Krautkrämer sieht von „links“ eine weitaus größere Gefahr und „Gewaltbereitschaft“ als von „rechts“: die ungefähr 140 Menschen, die seit der Wiedervereinigung in Deutschland von Nazis umgebracht wurden, unterschlägt er dabei geflissentlich. Und die 24 Millionen Euro, die der Bund jährlich „gegen Rechts» ausgebe, ärgern ihn.

Julian Hofmann wird dies gerne gehört habe, ist doch seine CDU-Familienministerin Schröder gerade dabei, diesem Wunsch von Felix Krautkrämer nachzukommen. Initiativen, die sich gegen Nazis engagieren, aber nicht bereit sind, eine „Verpflichtungserklärung“ zur Bespitzelung ihrer Mitstreiter zu unterschreiben, werden bereits staatliche Fördermittel gestrichen.

Dass die Äußerung „Wir lehnen jegliche Form von Extremismus ab“ des Thessalia-Sprechers und Junge-Union-Mitglieds Julian Hofmann nicht allzu ernst gemeint sein kann, wird deutlich, wenn man sich etwas mit den Hintergründen der Burschenschaft befasst.

Frauen, Ausländer und Wehrdienstverweigerer können nicht Mitglied werden, drei Mensuren sind in der schlagenden Verbindung Pflicht. „Thessalia“ gehört ebenso wie die Münchner Burschenschaft „Danubia“ der „Deutschen Burschenschaft“ an.
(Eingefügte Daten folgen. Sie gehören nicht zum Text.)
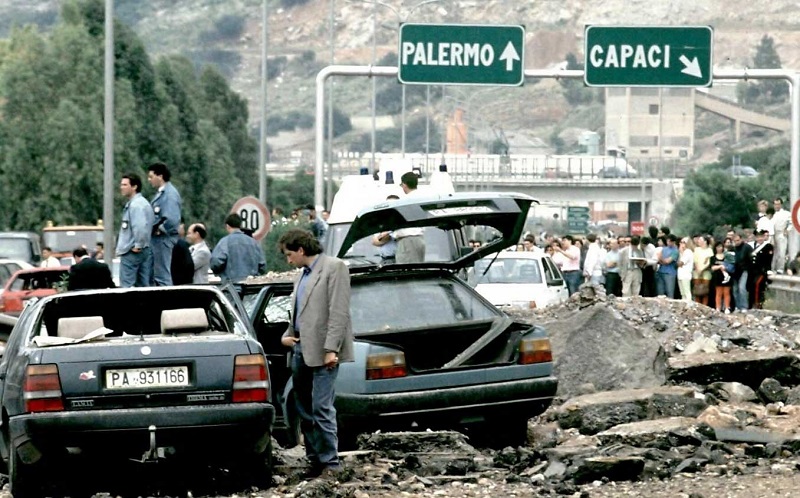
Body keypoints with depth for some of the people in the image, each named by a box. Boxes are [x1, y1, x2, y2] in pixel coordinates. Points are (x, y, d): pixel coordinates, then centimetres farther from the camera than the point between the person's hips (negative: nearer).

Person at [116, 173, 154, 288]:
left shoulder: (135, 205, -15)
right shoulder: (144, 203, 16)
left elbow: (140, 227, -28)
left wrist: (138, 246, -18)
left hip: (131, 252, -10)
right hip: (145, 251, 10)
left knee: (126, 286, -7)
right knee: (143, 286, 9)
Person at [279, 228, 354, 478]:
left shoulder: (333, 267, -5)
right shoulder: (303, 276, 20)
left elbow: (339, 312, -13)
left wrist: (331, 349, -19)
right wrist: (287, 336, 8)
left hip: (322, 352, -9)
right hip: (301, 350, 9)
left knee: (321, 408, -12)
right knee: (305, 410, 10)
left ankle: (330, 463, -9)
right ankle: (315, 460, 15)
Und regelmäßig treten bei beiden Burschenschaften Referenten aus dem rechtsextremen Spektrum auf:

- Vor kurzem referierte Günther Deschner, Chefredakteur der neonazistischen Zeitschrift «Zuerst!» in München bei „Danubia“, im November letzten Jahres führte die «Gemeinschaft Deutscher Frauen» (GDF), eine der wichtigsten Nazi-Frauenorganisationen in Deutschland, ein «Regionaltreffen» in den Räumen der „Danubia“ durch.

- Der rechtsextreme Autor Jürgen Schwab, der regelmäßig u. a. auf den Internetseiten des Nazinetzwerkes „Freies Netz Süd“ publiziert, stammt aus der Burschenschaft „Thessalia“.

- Und im Juli 2010 hielt der frühere CDU-Bundestagsabgeordnete Henry Nitzsche beim Burschentag der Thessalia einen Vortrag zum Thema „Ehre-Freiheit-Vaterland“. Bereits 2006 hatte Nitsche auf einer Veranstaltung in Sachsen erklärt, er begrüße die Debatte um Patriotismus, „um endlich vom Schuldkult runterzukommen“ und damit „Deutschland nie wieder von Multikulti-Schwuchteln in Berlin regiert wird“.